Le hic, c’est que cette guerre commerciale plonge le monde dans l’incertitude. Certains économistes décrivent les politiques de Trump de “laboratoire économique” : on ne sait pas vraiment prédire vers où elles peuvent mener.

Vers un rythme plus lent ?

Le rythme des baisses de la BCE pourrait donc ralentir. Elle a réduit les taux lors de toutes ses réunions depuis septembre (quatre fois d’affilée donc), après une première baisse en juin. Mais le cycle de baisses n’est pas encore arrivé à son terme, assure l’Italien.

“Nous sommes tous d’accord pour dire qu’il est encore possible d’ajuster les taux à la baisse”, continue-t-il, “Nous sommes presque arrivés à notre objectif… et nous sommes toujours en territoire restrictif.” L’objectif est une inflation à 2%, de manière stable. Elle est actuellement à 2,5%, après un rebond surprise en janvier.

“La compréhension globale de la direction que nous prenons est là, les fondamentaux n’ont pas changé, donc je ne m’attends pas à un grand changement de direction. Cette convergence avec l’objectif d’inflation est cohérente avec une trajectoire de baisse des taux d’intérêt”, détaille-t-il.

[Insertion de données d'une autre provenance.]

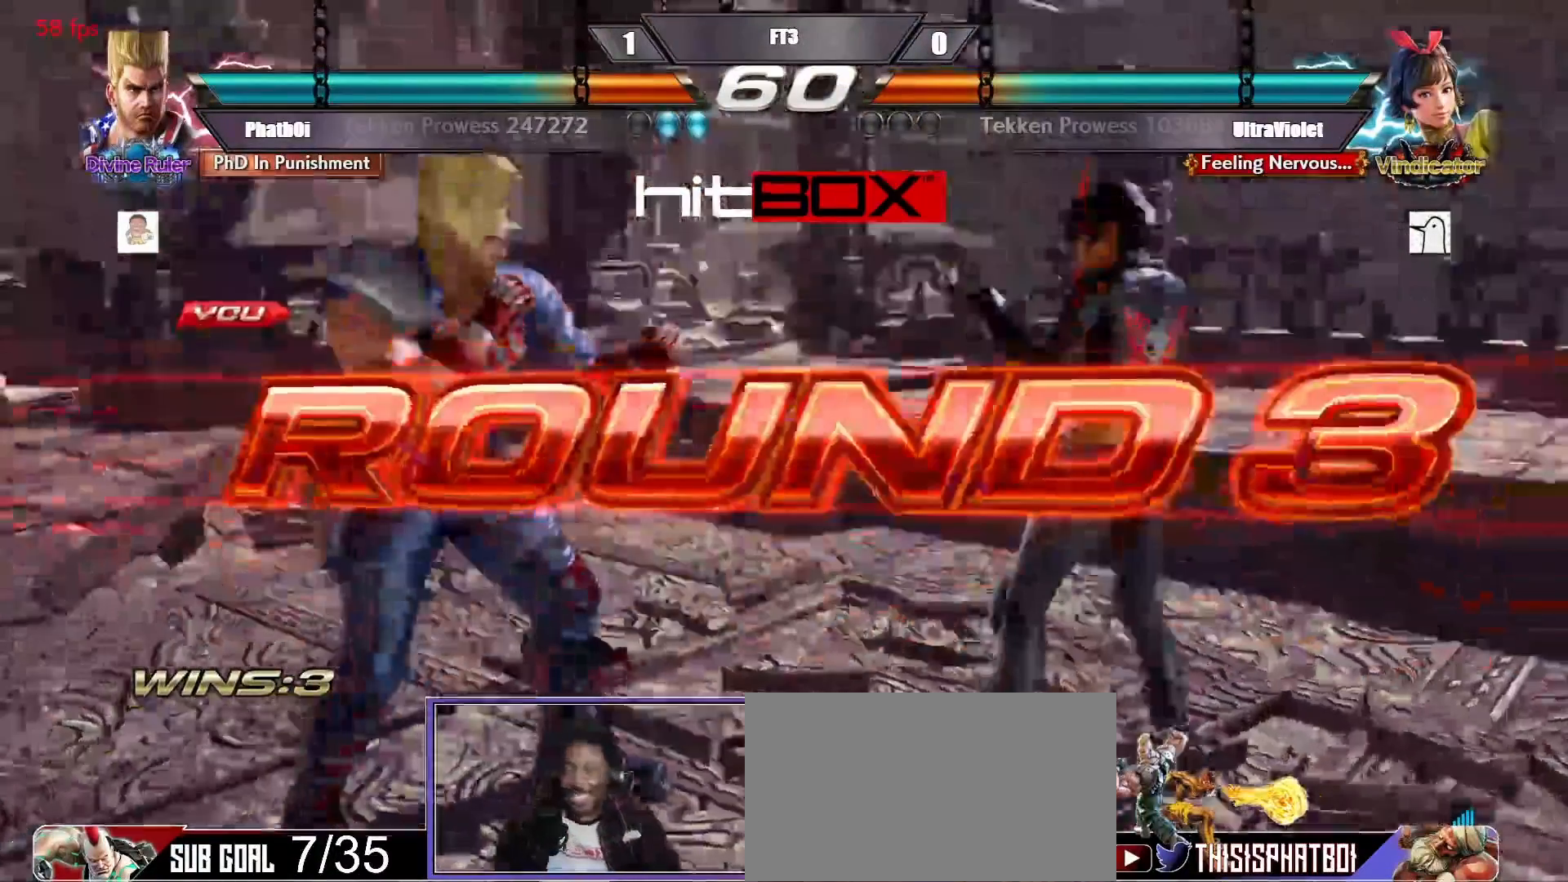
{"buttons": [], "events": []}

Mais tous ne sont pas pessimistes pour la réunion de mars. Pour Mathieu Savary, stratégiste européen en chef chez BCA Research par exemple, la baisse des taux pourrait continuer sur sa lancée, de réunion en réunion. “La BCE maintient son cap et ne voit pas de raison de réévaluer sa politique jusqu’à ce que le taux de dépôt atteigne 2 % en juin, ou son estimation de la neutralité. Au-delà, nous prévoyons deux ou trois baisses supplémentaires : la croissance des salaires retombera à 2 %, les bénéfices des entreprises s’affaiblissent et, surtout, la politique commerciale des États-Unis reste un frein majeur à l’activité économique européenne”, commente-t-il.